5 Things to Know About Portfolio Management
A financial portfolio holds your investment collection. Building this portfolio means choosing from several options: certificates of deposit, money market funds, company stocks, corporate and government bonds, mutual funds and cash. Each has risk characteristics; bonds, for example, will fall in price if interest rates rise, and "safe" cash will lose big if inflation kicks in.
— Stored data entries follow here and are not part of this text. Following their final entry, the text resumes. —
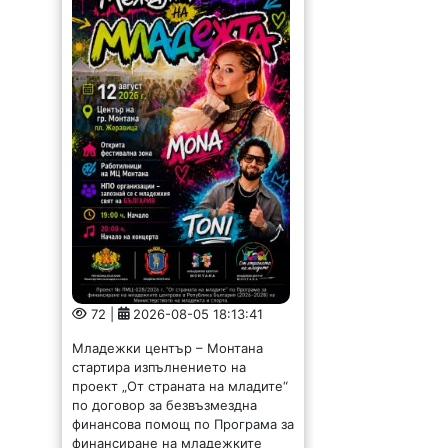
Младежки център – Монтана
стартира изпълнението на
проект „От страната на младите“
по договор за безвъзмездна
финансова помощ по Програма за
финансиране на младежките
центрове в Република България
(2026-2028) към...
Горна Вереница е на
воден режим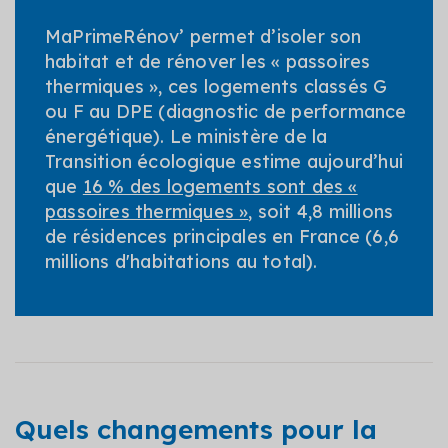
MaPrimeRénov’ permet d’isoler son
habitat et de rénover les « passoires
thermiques », ces logements classés G
ou F au DPE (diagnostic de performance
énergétique). Le ministère de la
Transition écologique estime aujourd’hui
que
16 % des logements sont des «
passoires thermiques »
, soit 4,8 millions
de résidences principales en France (6,6
millions d'habitations au total).
Quels changements pour la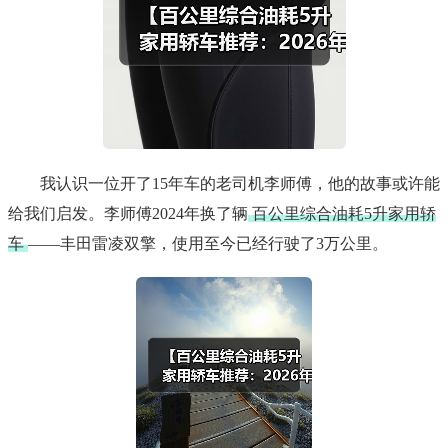
我认识一位开了15年车的老司机李师傅，他的故事或许能
给我们启发。李师傅2024年换了辆
百公里综合油耗5升家用轿
车
——丰田雷凌双擎，使用至今已经行驶了3万公里。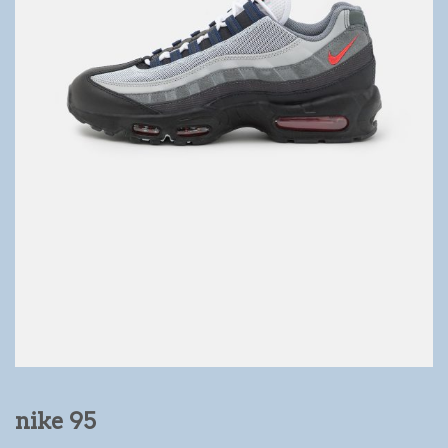
nike 95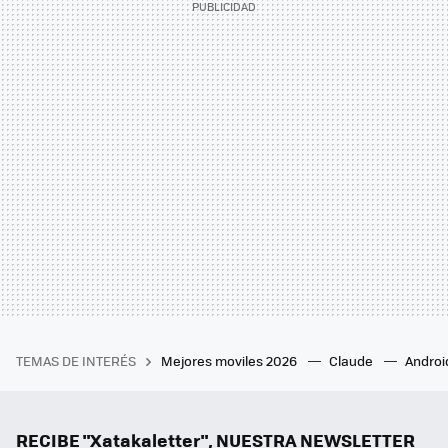
TEMAS DE INTERÉS
Mejores moviles 2026
Claude
Androi
RECIBE "Xatakaletter", NUESTRA NEWSLETTER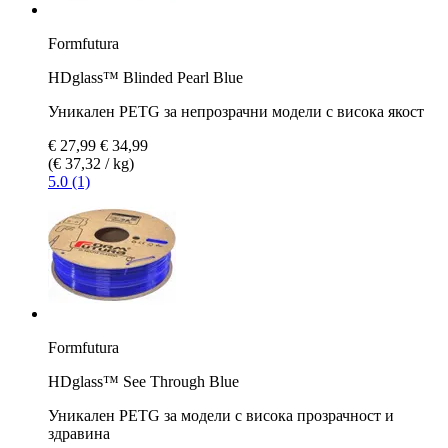
Formfutura
HDglass™ Blinded Pearl Blue
Уникален PETG за непрозрачни модели с висока якост
€ 27,99
€ 34,99
(€ 37,32 / kg)
5.0 (1)
Formfutura
HDglass™ See Through Blue
Уникален PETG за модели с висока прозрачност и
здравина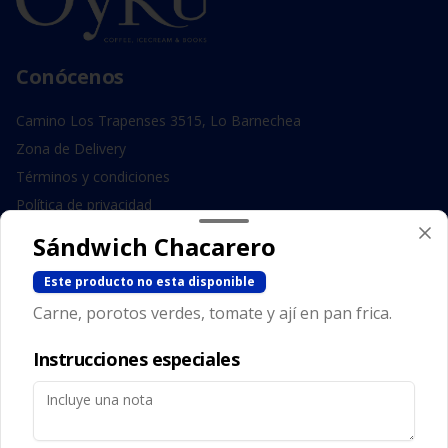
Conócenos
Camino Los Trapenses 3515, Lo Barnechea
Zona de Delivery
Términos y condiciones
Política de privacidad
Sándwich Chacarero
Redes sociales
Este producto no esta disponible
Instagram
Carne, porotos verdes, tomate y ají en pan frica.
Facebook
Instrucciones especiales
Mi cuenta
Pedir
Iniciar sesión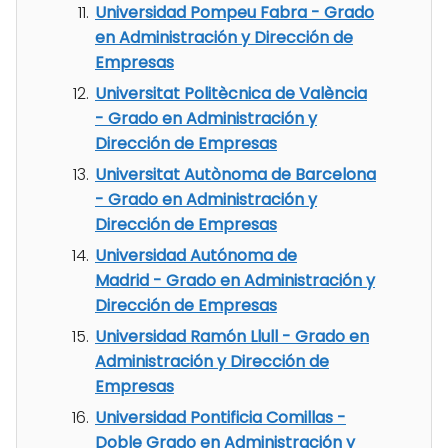
Universidad Pompeu Fabra - Grado
en Administración y Dirección de
Empresas
Universitat Politècnica de València
- Grado en Administración y
Dirección de Empresas
Universitat Autònoma de Barcelona
- Grado en Administración y
Dirección de Empresas
Universidad Autónoma de
Madrid - Grado en Administración y
Dirección de Empresas
Universidad Ramón Llull - Grado en
Administración y Dirección de
Empresas
Universidad Pontificia Comillas -
Doble Grado en Administración y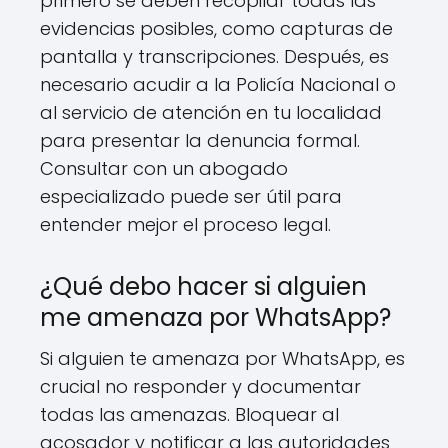
primero se deben recopilar todas las
evidencias posibles, como capturas de
pantalla y transcripciones. Después, es
necesario acudir a la Policía Nacional o
al servicio de atención en tu localidad
para presentar la denuncia formal.
Consultar con un abogado
especializado puede ser útil para
entender mejor el proceso legal.
¿Qué debo hacer si alguien
me amenaza por WhatsApp?
Si alguien te amenaza por WhatsApp, es
crucial no responder y documentar
todas las amenazas. Bloquear al
acosador y notificar a las autoridades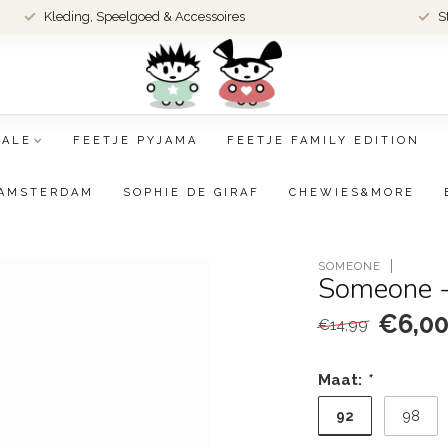
Kleding, Speelgoed & Accessoires
S
SALE
FEETJE PYJAMA
FEETJE FAMILY EDITION
AMSTERDAM
SOPHIE DE GIRAF
CHEWIES&MORE
SOMEONE
Someone - 
€6,0
€14,99
Maat:
*
92
98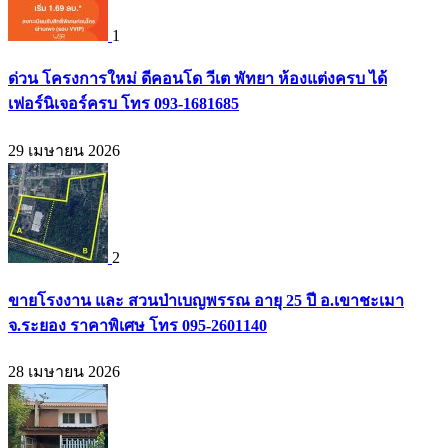
1
ด่วน โครงการใหม่ ดีคอนโด วีเต พัทยา ห้องแต่งครบ ได้
เฟอร์นิเจอร์ครบ โทร 093-1681685
29 เมษายน 2026
2
ขายโรงงาน และ สวนป่าเบญพรรณ อายุ 25 ปี อ.เขาชะเมา
จ.ระยอง ราคาพิเศษ โทร 095-2601140
28 เมษายน 2026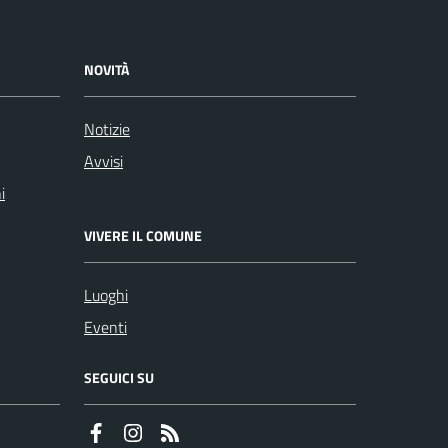
NOVITÀ
Notizie
Avvisi
i
VIVERE IL COMUNE
Luoghi
Eventi
SEGUICI SU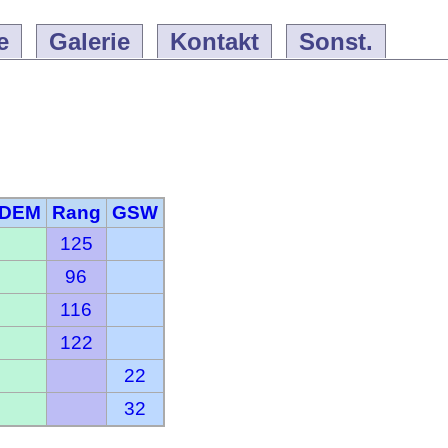
e
Galerie
Kontakt
Sonst.
DEM
Rang
GSW
125
96
116
122
22
32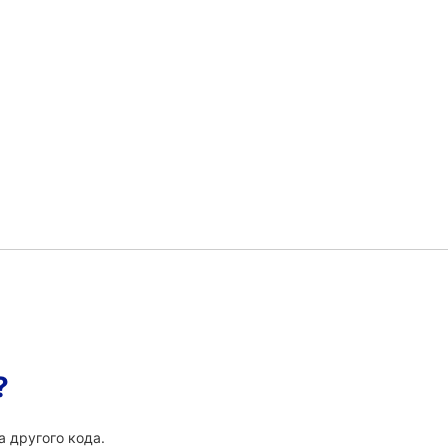
?
а другого кода.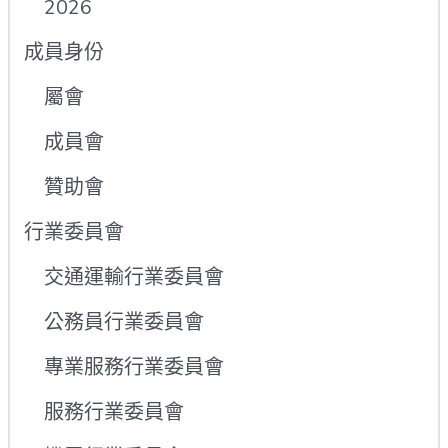
2026
成員身份
屬會
成員會
贊助會
行業委員會
交通運輸行業委員會
公務員行業委員會
專業服務行業委員會
服務行業委員會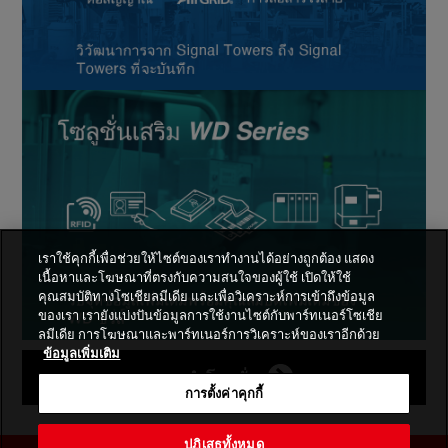
เราใช้คุกกี้เพื่อช่วยให้ไซต์ของเราทำงานได้อย่างถูกต้อง แสดง
เนื้อหาและโฆษณาที่ตรงกับความสนใจของผู้ใช้ เปิดให้ใช้
คุณสมบัติทางโซเชียลมีเดีย และเพื่อวิเคราะห์การเข้าถึงข้อมูล
ของเรา เรายังแบ่งปันข้อมูลการใช้งานไซต์กับพาร์ทเนอร์โซเชีย
ลมีเดีย การโฆษณาและพาร์ทเนอร์การวิเคราะห์ของเราอีกด้วย
ข้อมูลเพิ่มเติม
แนะนำโซลูชั่น
การตั้งค่าคุกกี้
ปฏิเสธทั้งหมด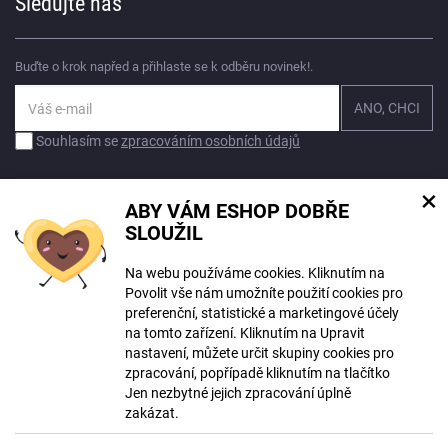
Sledujte nás
Buďte o krok napřed a přihlaste se k odběru novinek!.
Souhlasím se
zpracováním osobních údajů
×
ABY VÁM ESHOP DOBŘE
SLOUŽIL
Na webu používáme cookies. Kliknutím na
© Copyright ECLIPSERA s.r.o.
Povolit vše nám umožníte použití cookies pro
Všechna práva vyhrazena
preferenční, statistické a marketingové účely
Slovenská verze
na tomto zařízení. Kliknutím na Upravit
HU
nastavení, můžete určit skupiny cookies pro
RO
zpracování, popřípadě kliknutím na tlačítko
Jen nezbytné jejich zpracování úplně
Zobrazit klasickou verzi
zakázat.
Vytvořil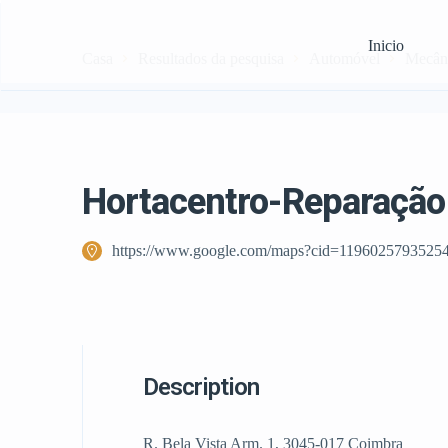
Inicio
Casa
Resultados da pesquisa
Automóvel
Mecân
Hortacentro-Reparação
https://www.google.com/maps?cid=1196025793525
Description
R. Bela Vista Arm. 1, 3045-017 Coimbra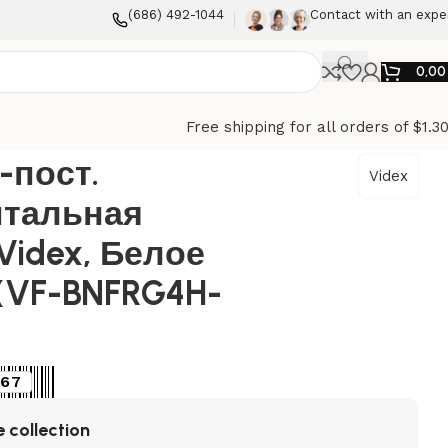
(686) 492-1044
Contact with an expe
0,0
Free shipping for all orders of $1.3
NERA Videx, Белое стекло (VF-BNFRG4H-W)
-пост.
Videx
нтальная
Videx, Белое
(VF-BNFRG4H-
67
 collection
Most financial advisers will steer clients away from stock options, currencies and futures; these speculative investments -- as fun as they may seem -- just don't belong in a retirement or savings portfolio.
Your Age, Your Risk
The first and weightiest branch on your investment decision tree is a consideration of your age and your aversion to risk. "The key is to decide when you're going to need the money back and to figure out your risk tolerance by looking at your past experiences," advises Mike Connor of Dougherty and Company in Sioux Falls, South Dakota. The longer you have until retirement, the more risk your portfolio can tolerate -- but attitude toward risk is a personal thing, and some people are more comfortable with volatile investments than others. However, "there's risk in not taking risk," Connor warns. Totally safe investments will offer meager returns that eventually vanish with the effect of price inflation.
Debt and Equities
Portfolio managers make a simple distinction between debt and equities: bonds, for example, are debt instruments, while equities are ownership shares. Most bonds pay a fixed rate of interest for a fixed period of time. An investor buys a bond, collects the interest payments every six months and then either sells the bond or waits until it matures, when the company that issued the bond pays back the face amount. Equities are company shares that rise or fall in price with market demand and may return a share of the company's profit in the form of dividends. "You have to consider dividends," says Connor. "On a cash-flow basis, they often beat bonds."
Art Beats Science
Despite the profusion of numbers, percentages and decimal points in the investment world, managing a portfolio is more art than science. Books, magazines and Internet sites are loaded with hidden gems, magic formulas and the secrets of wealth creation "they" don't want you to know about. It's smart to keep abreast of economic stats, but there's no strictly right or wrong way to deal with trends in interest rates, economic growth, currency fluctuations, inflation and investor confidence numbers. The mundane truth is there's no such thing as a simple equation that guarantees maximum returns. Instead, a bit of self-knowledge allows you to dispense with the unsolicited advice from the self-interested and instead plan a portfolio tailored to your individual situation.
Watch the Churn
A portfolio pro can manage your investments and take some of the headache out of your financial life. Good ones explain patiently, invest in companies for a reason, answer the phone and resist the temptation to "churn" your portfolio. If they charge by the transaction, they'll drive their own fees up by constantly buying and selling. Others may find an excuse to "realign" your investment mix in response to the latest financial news -- and thus keep on churning. If you're in discussions with a financial planner, talk about the best way to keep the portfolio calm and your desire to hold on to well-performing investments no matter what.